Siguen generando dudas las consecuencias fiscales, laborales y retributivas que comporta el cargo de alta dirección con el cargo de administrador, sobre todo en las pequeñas y medianas empresas. Esta relación tiene un doble vínculo con su empresa, mercantil y laboral.
Según las sentencias del Tribunal Supremo del año 2008, que establecieron que la famosa teoría del doble vínculo, para el ejercicio de las llamadas funciones directivas para socios que han suscrito un contrato laboral y a la vez ejerce el cargo de administrador, se entiende que su vínculo con la sociedad es exclusivamente mercantil y no laboral, que las funciones laborales son asumidas por el cargo de administrador.

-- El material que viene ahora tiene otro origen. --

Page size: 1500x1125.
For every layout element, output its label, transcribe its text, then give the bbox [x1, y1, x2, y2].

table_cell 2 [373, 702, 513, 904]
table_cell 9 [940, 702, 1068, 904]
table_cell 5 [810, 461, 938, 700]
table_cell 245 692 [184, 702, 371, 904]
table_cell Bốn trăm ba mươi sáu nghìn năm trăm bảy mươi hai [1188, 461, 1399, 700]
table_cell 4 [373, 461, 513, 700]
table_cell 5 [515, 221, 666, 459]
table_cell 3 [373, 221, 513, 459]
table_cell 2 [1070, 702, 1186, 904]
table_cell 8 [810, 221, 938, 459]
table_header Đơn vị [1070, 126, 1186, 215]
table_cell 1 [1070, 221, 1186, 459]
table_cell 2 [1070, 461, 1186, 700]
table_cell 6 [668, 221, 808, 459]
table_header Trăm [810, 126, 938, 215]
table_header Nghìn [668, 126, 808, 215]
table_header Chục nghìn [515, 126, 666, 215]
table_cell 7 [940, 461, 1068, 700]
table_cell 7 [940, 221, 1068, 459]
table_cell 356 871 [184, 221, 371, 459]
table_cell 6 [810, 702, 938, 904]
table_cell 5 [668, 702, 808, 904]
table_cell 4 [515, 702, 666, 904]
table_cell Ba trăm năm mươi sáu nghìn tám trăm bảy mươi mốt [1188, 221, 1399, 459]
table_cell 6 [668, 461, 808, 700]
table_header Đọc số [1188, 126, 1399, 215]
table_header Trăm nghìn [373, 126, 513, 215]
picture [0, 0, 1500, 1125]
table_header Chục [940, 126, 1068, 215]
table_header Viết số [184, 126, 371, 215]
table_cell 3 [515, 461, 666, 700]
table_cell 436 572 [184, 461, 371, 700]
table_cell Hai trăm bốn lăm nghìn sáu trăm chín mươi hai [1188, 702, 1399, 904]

En el año 2014 se modificó la Ley del Impuesto de Sociedades (LIS), aceptando poder considerar como gasto deducible las funciones directivas derivadas de un contrato de carácter laboral con la entidad.
De esta forma se da cabida a la deducción fiscal por retribuciones del socio por las funciones diferentes a las del cargo de administrador, en el caso de que en los estatutos conste que el cargo tiene consideración de “no remunerado”, y es aconsejable practicar la retención del 35% de IRPF como si la totalidad de las retribuciones satisfechas fuesen por ejercer como administrador (dirección y administración).